Stevens-Johnson Syndrome
Overview
Stevens-Johnson Syndrome (SJS) is a rare but serious disorder of the skin and mucous membranes. It is considered a medical emergency that usually results from a severe reaction to medications or infections. SJS is characterized by painful red or purplish rashes that spread and blister, eventually causing the top layer of skin to peel away. It affects not only the skin but also mucous membranes, including the eyes, mouth, and genitals. Early diagnosis and prompt treatment in a hospital setting are critical to prevent life-threatening complications and long-term damage.
Causes
Stevens-Johnson Syndrome is primarily caused by hypersensitivity reactions, most commonly to certain medications or infections. Common triggers include:
- Medications:
- Antibiotics, particularly sulfonamides like sulfamethoxazole.
- Anticonvulsants such as carbamazepine, phenytoin, and lamotrigine.
- Nonsteroidal anti-inflammatory drugs (NSAIDs), especially oxicam derivatives.
- Allopurinol, used to treat gout.
- Infections:
- Mycoplasma pneumoniae (a type of bacterial lung infection).
- Herpes simplex virus (HSV).
- HIV infection.
- Other causes: In rare cases, SJS may be triggered by vaccines or idiopathic (unknown) reasons.
Symptoms
The symptoms of Stevens-Johnson Syndrome typically begin with flu-like signs, followed by skin and mucous membrane involvement:
- Early symptoms (1-3 days before rash):
- Fever and chills.
- Fatigue and malaise.
- Sore throat and cough.
- Burning eyes or conjunctivitis.
- Skin symptoms:
- Painful red or purplish rash that spreads rapidly.
- Blisters on skin, mouth, eyes, and genitals.
- Peeling skin that exposes raw areas underneath.
- Target-like lesions with central blisters.
- Mucous membrane symptoms:
- Severe mouth ulcers and painful swallowing.
- Eye irritation, redness, and discharge.
- Genital discomfort or ulceration.
Diagnosis
Diagnosing SJS involves clinical examination and, in some cases, laboratory and skin biopsy tests:
- Medical history: Reviewing recent medication use, infections, or vaccinations.
- Physical examination: Identifying characteristic rash patterns, mucosal involvement, and skin peeling.
- Skin biopsy: A small skin sample may be taken to confirm the diagnosis by examining tissue under a microscope.
- Blood tests: To check for infection, inflammation markers, and organ function.
- Microbiological testing: Screening for underlying infections like Mycoplasma pneumoniae or herpes simplex virus if suspected.
Treatment
Stevens-Johnson Syndrome requires immediate hospitalization, often in an intensive care unit (ICU) or burn unit, due to the severity of skin damage and risk of complications:
- Discontinuation of the trigger: Immediate stopping of the suspected medication or treating the underlying infection.
- Supportive care:
- Fluid and electrolyte management to prevent dehydration.
- Pain management with appropriate medications.
- Wound care to prevent infection and promote skin healing.
- Nutritional support, including tube feeding if mouth ulcers are severe.
- Medications:
- Antibiotics if secondary bacterial infection develops.

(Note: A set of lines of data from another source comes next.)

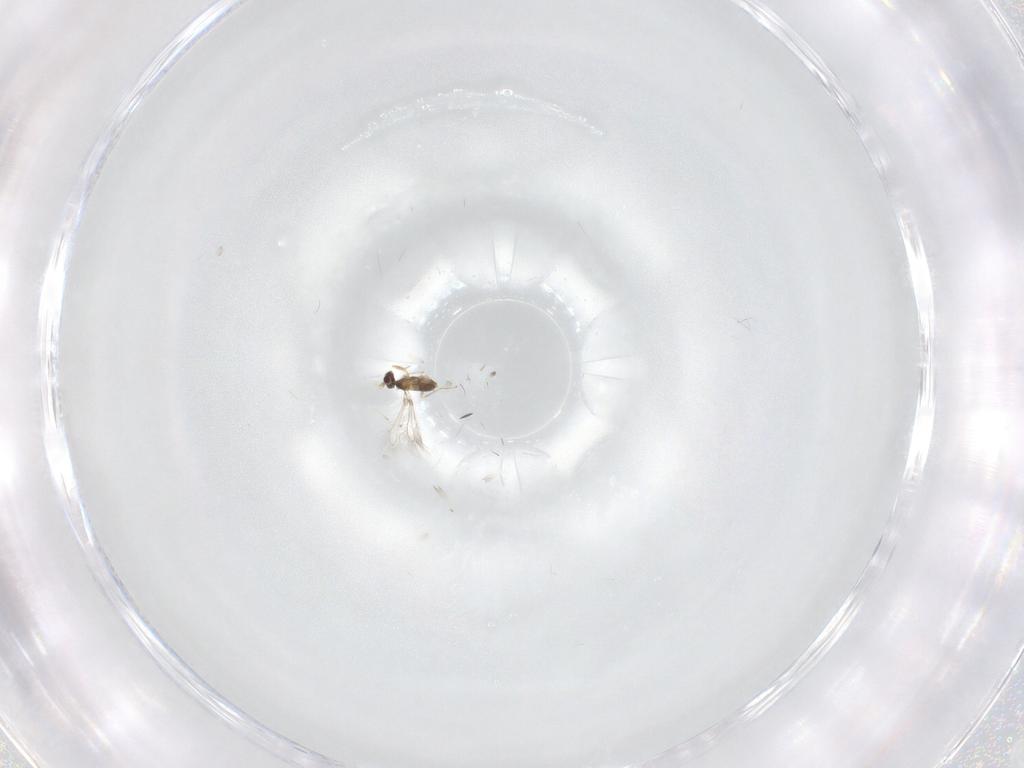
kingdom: Animalia
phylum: Arthropoda
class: Insecta
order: Hymenoptera
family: Mymaridae
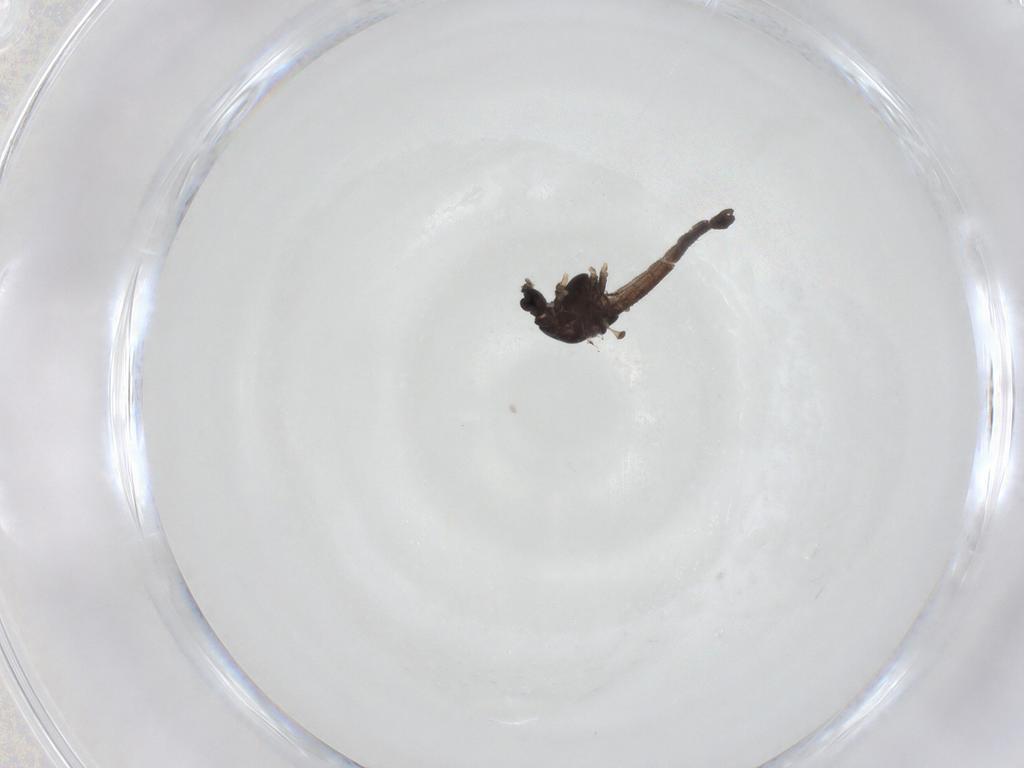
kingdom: Animalia
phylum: Arthropoda
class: Insecta
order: Diptera
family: Chironomidae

- Corticosteroids or immunoglobulins (IVIG) may be used in selected cases to reduce inflammation, though their use is debated.
- Eye treatments like lubricating drops or antibiotic ointments to protect the eyes.
Prognosis
The prognosis of Stevens-Johnson Syndrome varies depending on the extent of skin involvement, patient age, overall health, and the speed of diagnosis and treatment. Mild cases involving less than 10% of body surface area have a better outlook, especially with early medical care.
Severe cases may lead to complications such as secondary infections, sepsis, dehydration, vision loss, or long-term scarring of the skin and mucous membranes. The condition can be fatal in some cases, especially in older adults or those with extensive skin involvement. With timely treatment in specialized centers, survival rates have improved, and many patients recover fully, though some may experience lasting complications.
Long-term follow-up, especially with dermatologists and ophthalmologists, is often required to manage chronic symptoms, prevent relapses, and rehabilitate skin and eye health.